Now, Chelsea FC is owned by Roman Abramovich, one of those shady characters who were appointed ‘oligarchs’ by Russia’s KGB government. According to Catherine Belton’s book Putin’s People, it was Putin who ordered Abramovich to buy the club as a way of establishing a foothold in London and especially the City.
I won’t go into any details of Russia’s record on human rights, other than saying that it’s not conspicuously better than the Saudis’. So where’s that sauce for the gander?
Although the reported words of (St) Thomas Aquinas are striking, it is surely anachronistic to cite them in support of present-day actions.
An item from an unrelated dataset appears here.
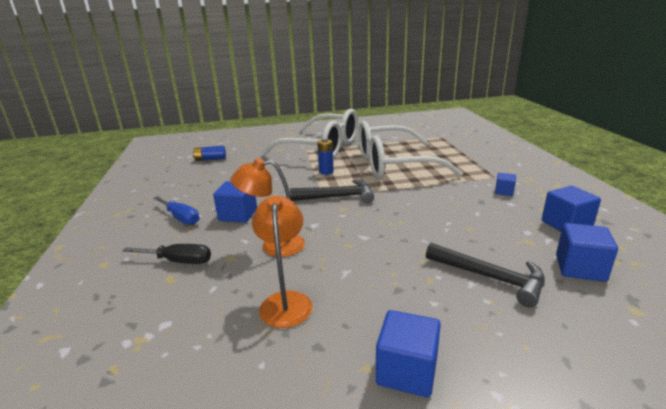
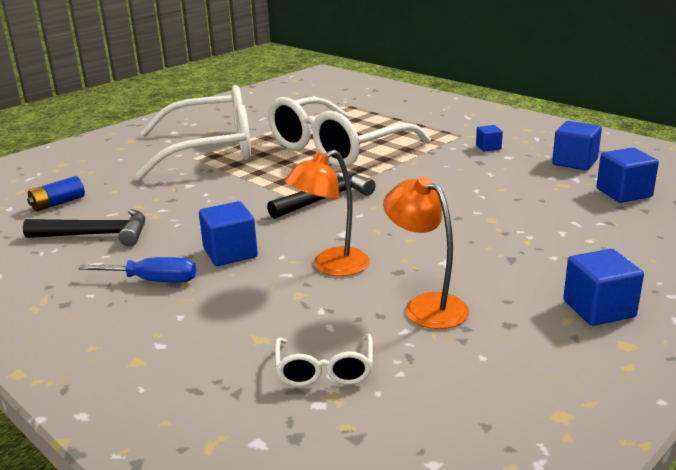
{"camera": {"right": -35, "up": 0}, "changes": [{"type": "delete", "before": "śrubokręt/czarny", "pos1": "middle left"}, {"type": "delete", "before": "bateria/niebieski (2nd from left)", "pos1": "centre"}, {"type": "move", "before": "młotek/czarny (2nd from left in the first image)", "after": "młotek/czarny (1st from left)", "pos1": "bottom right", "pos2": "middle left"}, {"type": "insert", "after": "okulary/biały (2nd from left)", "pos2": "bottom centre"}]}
Such words are relevant today only if they make rational sense; that they were said by a (possibly mythical) figure of a long-past age is neither here nor there.
Like Mr Boot I am in two minds about capital punishment. Certainly in a case like this it appears unarguably justified. But very few cases will be as clear-cut and that puts the legal system on a slippery slope, from which it surely must be rescued. Sadly, that means eschewing capital punishment. But I see nothing similar against a truly whole-life term except its cost to the wider community, which I would be prepared to support in such (limited) cases.
“Give him the chop.”
You’d better make sure it’s not a pork chop, or you’ll be in more trouble than he is.
The death penalty does not seem to make any difference in violent crime rate if one looks at statistics from the USA (comparing states with versus without death penalty). A substantial increase in the probability of getting caught and prosecuted would in my view go a much longer way. In other words, more law enforcement resources. And comparing a life sentence (on bread and water) with the death would be a harsher punishment as well.
We don’t know what the crime rates would be in the bad states if they didn’t have the death penalty. Other, good, states may have other reasons for having better crime rates. In general, I tend to treat statistics with caution.
That the Somali bad guy just sat there after the stabbing and calmly waited for the police to arrive will be used as a defense. No person in their right mind would behave that way just after killing someone. Sure.
A person who expects to be rewarded by 72 virgins in heaven might.